In questo caso il concetto di archivio rimanda alla poetica warburghiana del Mnemosyne in cui si riescono a notare schemi o valori anomali, legami, relazioni, intrighi, fra ciò che lo compone. Una forma di processo con il quale sviluppare la propria alfabetizzazione visiva.
Il contesto fornito dalla pressoché infinita possibilità contemporanea di generare e manutenere archivi di ogni genere, forma e tipologia, consente agli artisti di immaginare il proprio lavoro all’interno di un contesto creativo enormemente più ampio. Proprio in questa realtà l’archivio si afferma sempre più non solo come oggetto d’indagine dell’artista e degli studiosi in genere, ma anche e soprattutto come vero e proprio medium, linguaggio e forma comunicativa con cui esprimere e diffondere messaggi.
Dopotutto è l’archivio il concetto che più si avvicina a quello di Database proposto da Lev Manovich come base della forma comunicativa tipica della contemporaneità, visto che “Dopo il romanzo, e successivamente il cinema, l’era del computer introduce il suo correlato e la narrativa privilegia come forma chiave di espressione culturale dell’età moderna il database”.

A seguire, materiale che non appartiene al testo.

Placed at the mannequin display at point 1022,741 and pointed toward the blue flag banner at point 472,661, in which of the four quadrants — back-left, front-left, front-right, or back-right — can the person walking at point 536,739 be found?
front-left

Ecco ci dunque ad interrogarci su quali forme assumerà l’archivio nel futuro più prossimo, forme che come ho tentato di dimostrare in questo breve articolo, già hanno di gran lunga superato i ristretti confini in cui storicamente l’archivio era relegato, andando incontro a linguaggi nuovi e differenti che si muovono fra la produzione grassroots e il sistema dell’arte contemporanea.